THE family of Southport mum who passed away after a very short cancer battle have launched an online petition in the first stage of their campaign to have the age for screening tests lowered.
The Champion revealed last week that mum of three Kathryn Norman had passed away on Boxing Day aged just 33 after tragically spending her last Christmas Day in Southport Hospital, leaving behind husband Mark and her children Max, 11, Emily, eight, and Charlotte, four.
Since her tragic death, her loved ones have been calling for mammograms to be undertaken at 30 years of age rather than the current age of 50 and up. They have been sharing posts on their campaign with the hashtag #mammogramsat30 on social media.
Kat - as she was known - was a senior care assistant at The Hollies rest home on Mornington Road in Southport, had complained of pain in her side at the end of November before a GP referred her to A&E on November 24. She was diagnosed with stage four breast cancer and a blood clot on December 20 and passed away just days later.
He sister in law Christina McLaughlin has set up a petition at change.org - #mammogramsat30 Bring down the Breast Cancer screening age from 50 to 30 – which has already been signed by more than 1,500 people online.
She said: “Currently the routine testing age for a mammogram to screen for breast cancer is 50-plus, why?

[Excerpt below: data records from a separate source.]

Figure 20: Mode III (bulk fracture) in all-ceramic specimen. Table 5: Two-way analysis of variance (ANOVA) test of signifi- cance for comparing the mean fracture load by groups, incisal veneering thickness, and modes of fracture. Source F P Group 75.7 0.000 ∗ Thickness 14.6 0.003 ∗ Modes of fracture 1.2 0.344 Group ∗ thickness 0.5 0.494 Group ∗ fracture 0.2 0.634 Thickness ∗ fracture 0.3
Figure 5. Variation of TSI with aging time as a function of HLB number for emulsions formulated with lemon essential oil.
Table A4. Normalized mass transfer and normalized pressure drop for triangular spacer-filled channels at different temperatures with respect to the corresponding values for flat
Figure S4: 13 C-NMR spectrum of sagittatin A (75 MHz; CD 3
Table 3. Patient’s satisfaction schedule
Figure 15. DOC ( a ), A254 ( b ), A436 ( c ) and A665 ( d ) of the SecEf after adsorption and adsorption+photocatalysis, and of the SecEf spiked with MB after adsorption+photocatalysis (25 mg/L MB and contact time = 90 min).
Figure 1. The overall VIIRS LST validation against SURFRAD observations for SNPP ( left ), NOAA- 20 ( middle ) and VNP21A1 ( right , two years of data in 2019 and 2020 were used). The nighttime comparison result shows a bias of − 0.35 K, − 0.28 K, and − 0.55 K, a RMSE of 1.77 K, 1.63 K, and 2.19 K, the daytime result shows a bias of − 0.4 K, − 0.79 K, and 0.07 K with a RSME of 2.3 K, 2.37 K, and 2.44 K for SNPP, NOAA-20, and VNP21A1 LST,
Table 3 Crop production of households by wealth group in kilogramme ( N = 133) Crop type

“My sister-in-law Kathryn Norman was just 33 when, on December 26, we lost her. This has left everyone that knew her heartbroken and devastated. Kathryn was an amazing, beautiful, happy and fun loving person with the world at her feet. Three beautiful young children with her husband and now, they have been left without her and with no understanding of how it got to this. She loved family and friends and in return was loved by so, so many.
“How long she had this we have no idea, until the pain in her side, no signs no symptoms, no lump. How could Kathryn be so ill yet so well. How many other women are having to deal with this when it could be found earlier? We can change this, we together can push this to be questioned and together save lives and make screening and treatment more readily available for younger women.
“Why aren’t mammograms available earlier? One in 204 women in their 30s are diagnosed with later stages of breast cancer. Screening 1,000 women could save five lives. This could save five families from the heart ache, confusion and devastation our family is going through. Save young children from losing their mummy or having to see them go through intense treatment. Save parents losing their children before their time. If this had been available now, Kathryn could have still been here today. Screening earlier can save lives.”